Сергей пристально взглянул на Одинца.
— Извини, Саня, тебе случайно не сорока на хвосте принесла, что мы с Галиной куда-то заезжали?
— И полтора часа обедали в «Праге»… вместе с Бандо… Хочешь, чтобы я назвал ваш график с точностью до минуты?
— Ты что же, по заданию Брода, следил за нами? — Карташов вспомнил, как Брод просил его самого «понаблюдать» за Одинцом, когда они ездили с ним на Учинское водохранилище.
— Я за вами не следил, а сопровождал, а это разные вещи, — поправляя подушку, сказал Одинец. — Ну, разумеется, не по собственной инициативе.
— И ты уже отчитался о своих наблюдениях?
— В самых общих чертах… и с учетом наших дружеских с тобой отношений. Будь спок, в моем хронометраже не указано, что вы заходили к ней домой… и после ресторана тоже…
— Значит, прессинг по всему полю? А когда я хожу в туалет, тоже работает наружка?
Одинец подошел к барчику и налил себе водки. Отпил пару глотков и не поморщился.
— Успокойся, Мцыри… То что ты был у Татарина, я узнал по тошнотворному запаху, который исходит от тебя. Так пахнет только в мужских хатах, где много пьют, курят и очень редко моются.
— Что ж, если так, то послушай, что там было…
После рассказа, Одинец прокомментировал:
— Ты, Мцыри, сделаешь великое дело, если за этих ребят заступишься. Свернешь башку Алиеву и его обнаглевшим шестеркам… Если хочешь, можем вместе устроить им небольшое Бородинское сражение. Мне — во, как надоело сидеть без настоящего дела, — Одинец протянул ребром ладони по горлу. И допил водку.
— Но для этого нам потребуется хотя бы три свободных дня.
— Два дня мы как-нибудь выкроим. У Татарина есть мобильник или хотя бы пейджер?
— Нет, конечно! Их, как в тюряге, перед сном обыскивают. Причем делают это постоянно. Но ты абсолютно прав, мобильник им нужен, в крайнем случае, пейджер, его проще спрятать…
За дверью послышались шаги. Одинец выключил свет.
— Все, — сказал он, — я откидываю копыта. Завтра похороны Таллера, на поминках и договорим…

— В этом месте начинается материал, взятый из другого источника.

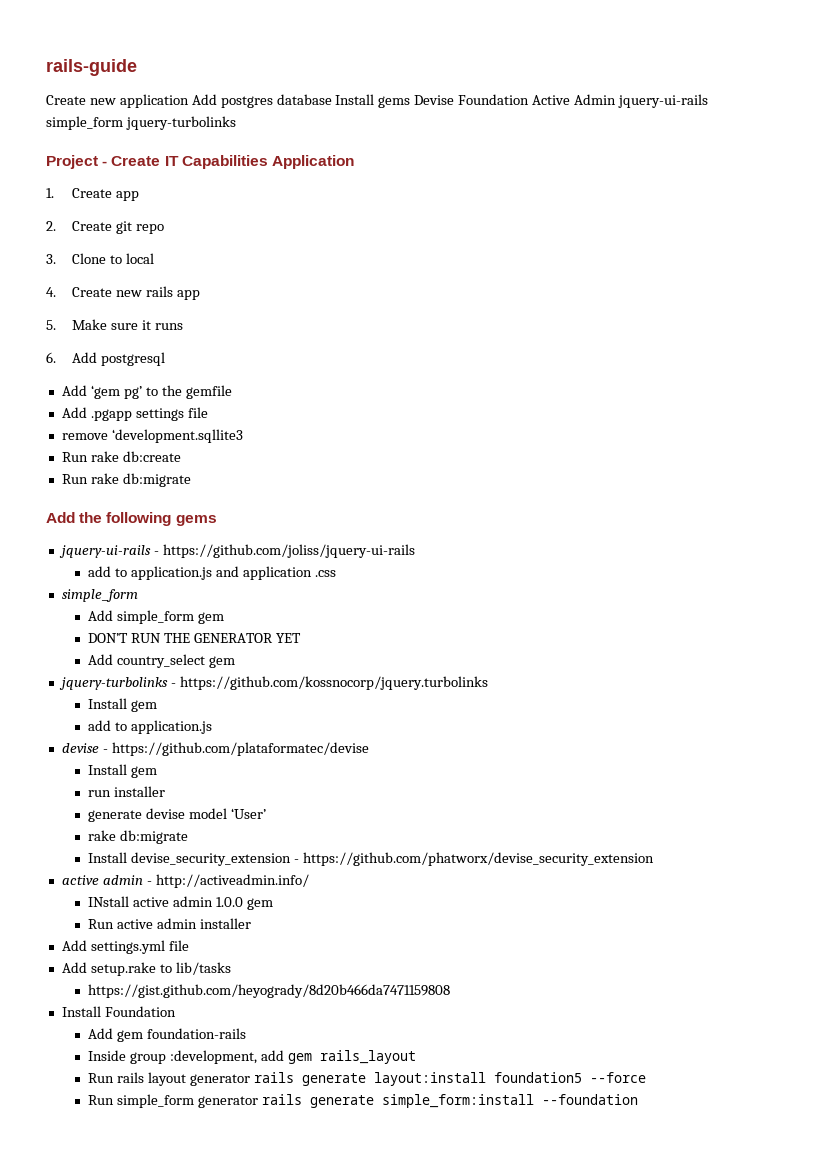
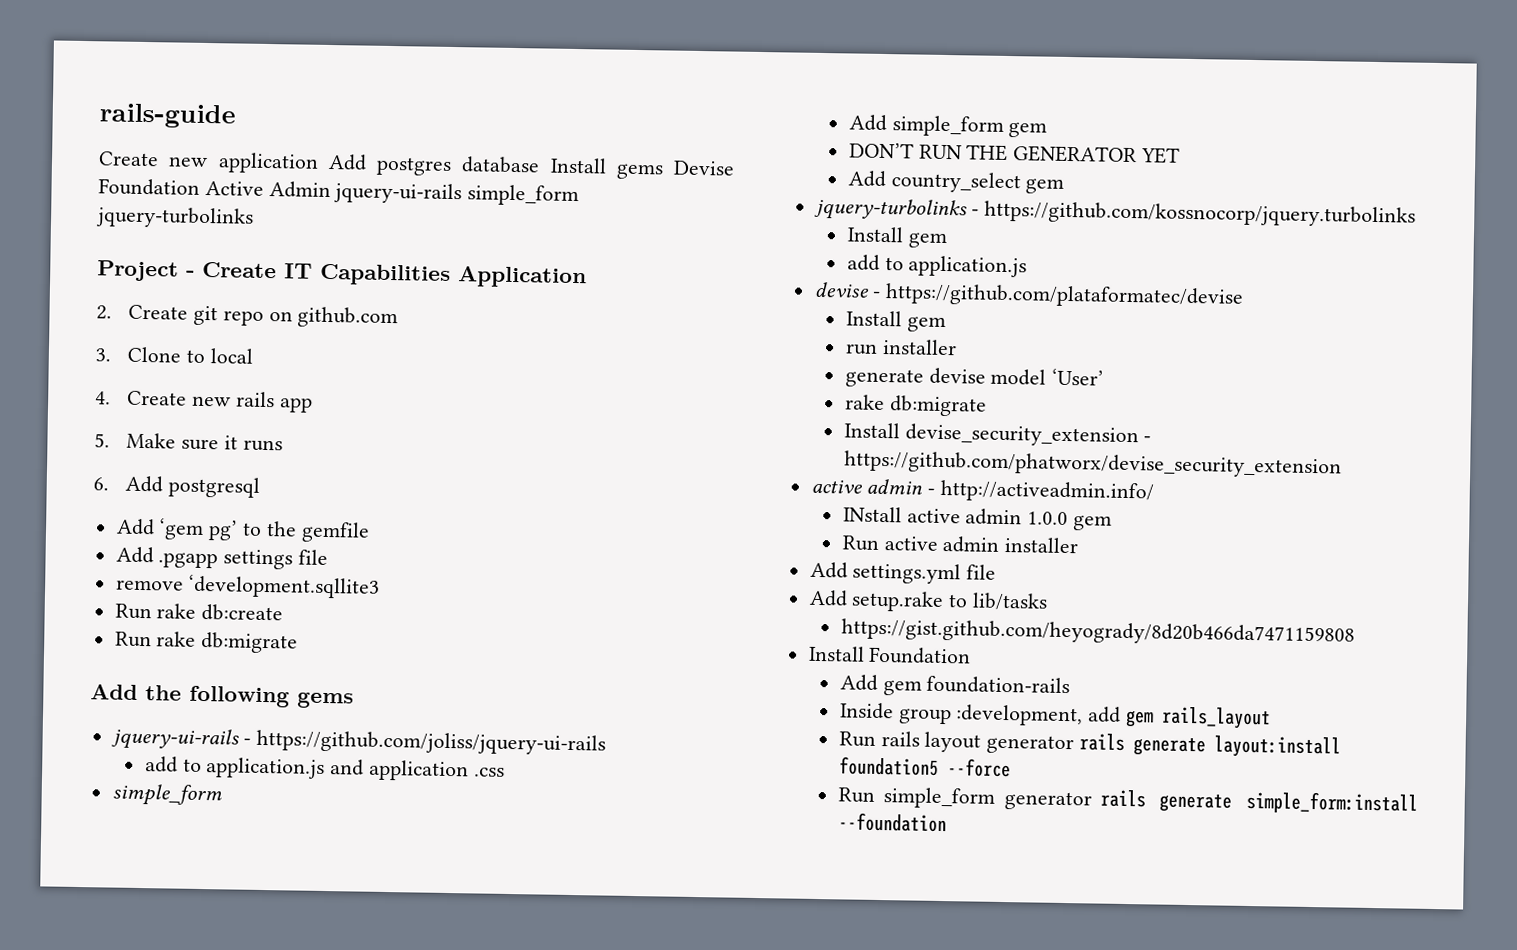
[46,188,140,201] // 1. Create app -> (587, 277) none
(165, 229) none -> [268,306,399,329] on github.com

Карташову долго не спалось. Он перебирал в памяти события прошедшего дня и постоянно возвращался к «батуту», и с этим сладким ощущением погрузился в зеленый сон — мягкий, крепкий, каким он когда-то спал в утробе матери…
Однако на похороны Таллера на Ваганьковском кладбище Брод поехал один. Оставив машину на улице Сергея Макеева, вплотную подходящую к кладбищу, он направился к памятнику Высоцкому. Как всегда, возле и за оградой лежали цветы, у некоторых были отрезаны головки, как страховка от кладбищенских воров. Он смотрел на скованного гитарой и чем-то еще неуловимым, возможно, простыней, на которой умер бард, или аллегорической смирительной рубашкой, и думал невеселые думы. Подошедшая к памятнику молодая пара, положила за ограду букет красных гвоздик, после чего зажгла плошку, постояла и удалилась в сторону трамвайных путей.
Брод приехал раньше, еще шло отпевание в часовне, а когда вынесли оттуда гроб с Таллером, он не сразу присоединился к процессии. Он вернулся к машине и вытащил из багажника небольшой венок, в который были вплетены тридцать две розы и сорок белых гвоздик.
Странное дело, в веренице сопровождающих Таллера людей он не увидел ни одного знакомого лица. Правда, когда впереди идущие женщины свернули налево, в узкую аллею, в одной из них он узнал жену Таллера. Рядом с ней, в черном платке, надвинутом на лоб, шла дочь… Уныние исходило от каждого сантиметра кладбищенского пространства.